Pc Stephen Mitchell was found guilty of the charges by a jury of six men and six women after 21 hours and 16 minutes deliberation at Newcastle Crown Court. He was cleared of six counts of misconduct and one of assault. Verdicts are yet to be reached on two charges of rape, three indecent assaults and one of misconduct.

Mitchell, 42, of Glasgow, stared straight ahead as the guilty verdicts, each by a majority of 10 to two, were read out.

The Northumbria Police officer was cleared of three counts of rape, two indecent assaults and two counts of misconduct in a public office at the court on Friday.
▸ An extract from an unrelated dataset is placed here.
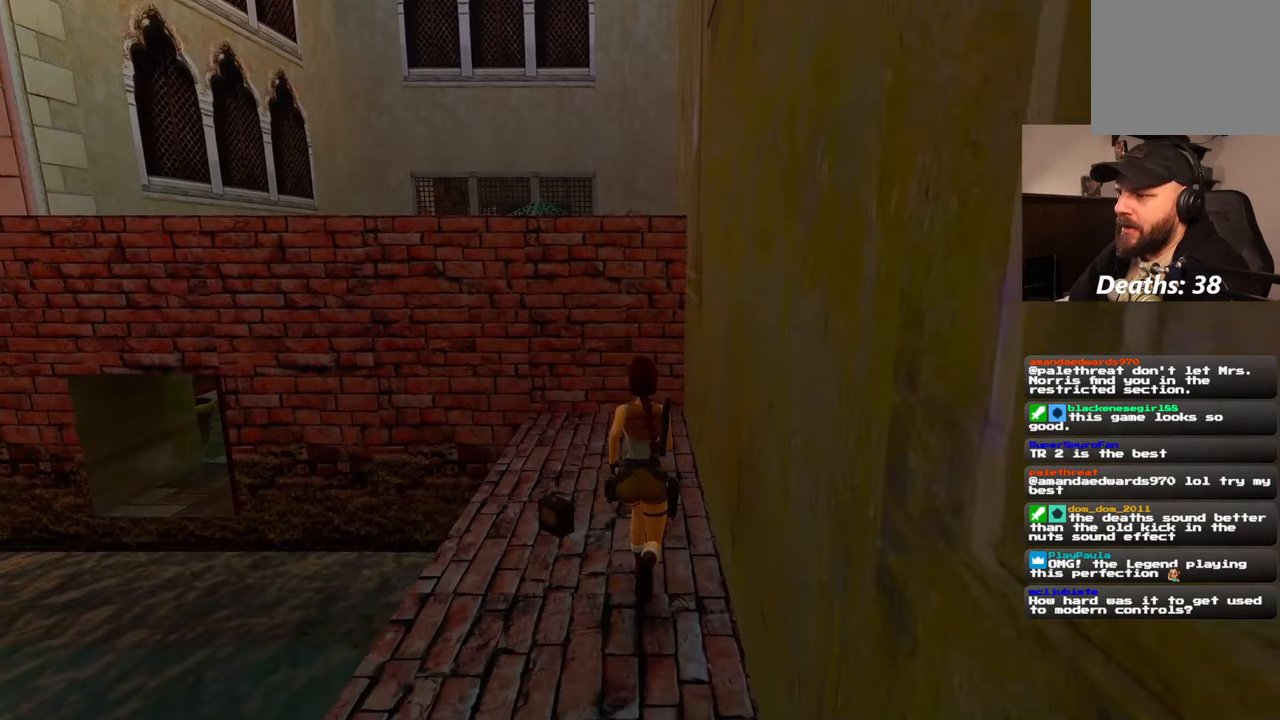
{"dt_ms": 500, "buttons": [], "left_stick": "up", "right_stick": "center", "events": []}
He had denied all charges, claiming that the 16 women who made complaints against him were liars.

During a five-week trial, the prosecution said Mitchell preyed on heroin addicts, shoplifters and a disabled teenager by offering them help while in custody at Pilgrim Street police station in Newcastle city centre, then demanding sexual favours afterwards.

He had a hold over one woman for three-and-a-half years, even trying to keep her on heroin after she had quit, which only ended when she went into hiding after he raped her in handcuffs at her home, the court heard.

Others were flattered then propositioned while still in custody with a view to beginning sexual relations later, the jury was told.

Mitchell claimed the women colluded against him after a rumour which he said had been made up by one claimant was picked up by others in the close-knit criminal fraternity. The officer claimed: "These people will grab any opportunity they can."

The jury will be sent out for a fifth day of deliberation on Wednesday morning. Mitchell was remanded in custody.